# UK Soap and Drama Discussion > Hollyoaks > Spoilers >  Alex Reid returning to Hollyoaks

## tammyy2j

Rumours that Katie Price's boyfriend Alex Reid is meant to be returning to Hollyoaks are completely untrue. 

According to a Sunday tabloid, producers were lining Reid up to reprise his part as footballer Jason Cunliffe, a role he played between 2001 and 2002.

However, a spokesperson confirmed to me this morning that the report is "absolute nonsense".

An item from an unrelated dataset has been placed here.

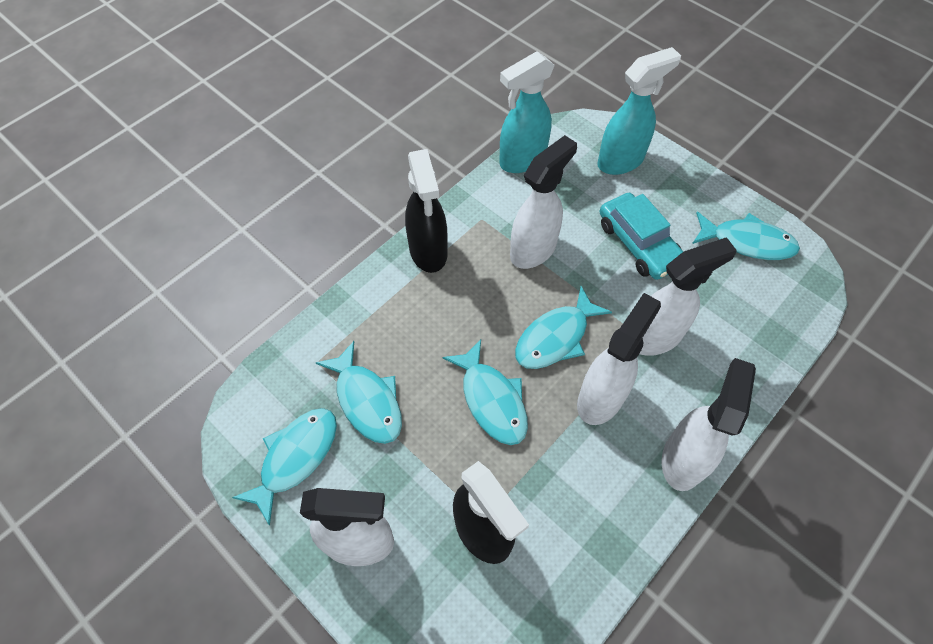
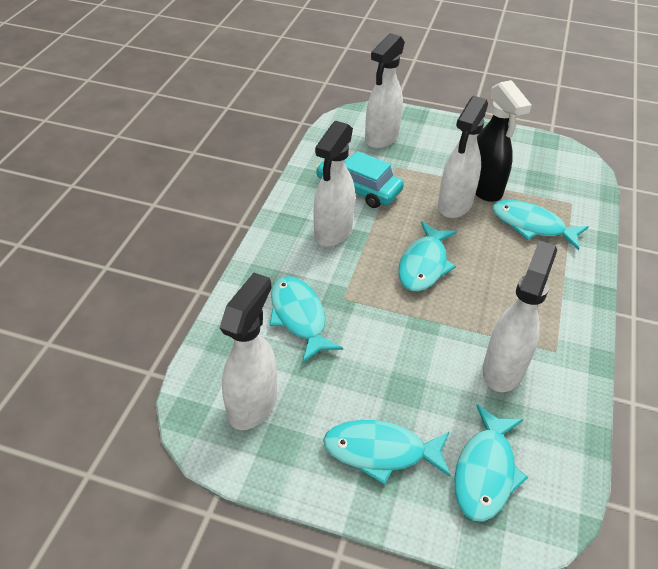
black spray bottle: [405,149,448,273] [453,461,529,564] = 2 -> [475,80,532,202] = 1
turquoise spray bottle: [499,51,555,173] [597,47,681,175] = 2 -> none = 0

During his time with the show, Reid's character Jason had a Posh and Becks romance with Geri Hudson (Joanna Taylor), while having an affair with his book publisher Alyson. He also made a move on Geri's love rival Izzy Davies (Elize Du Toit).

----------


## Chris_2k11

Well the title should be NOT returning then

----------


## Perdita

Or a question mark put at the end?

----------


## lizann

I doubt he could get away from Jordan's boobs long enough to do anything let alone act in a show

----------


## Katy

haha, glad he has denied that, i never liked him first time round, theres nobody there from his era now apart from Tony.

----------


## kiki29

I cant even remember him from the first time round!!

----------


## Chris_2k11

this was him, i only briefly remember him

----------


## tammyy2j

Did he or his friends rape someone or did he allow Geri to slept with his friends?

I cant remember him much tbh

----------


## LostVoodoo

i think he was part of the gang that raped the male character. i seem to have forgotten his name, i think it was Gary Lucy that played him.

----------


## Chris_2k11

Luke he was called

----------


## Katy

he was only in it a short time, he was a footballer and married Geri as she trheatened him i think, by sayoing she would go to the papers and threw him out shortly after getting some of his money. 

She was after revenge after he didnt do anything to stop Scott Anderson from attempting to rape her.

----------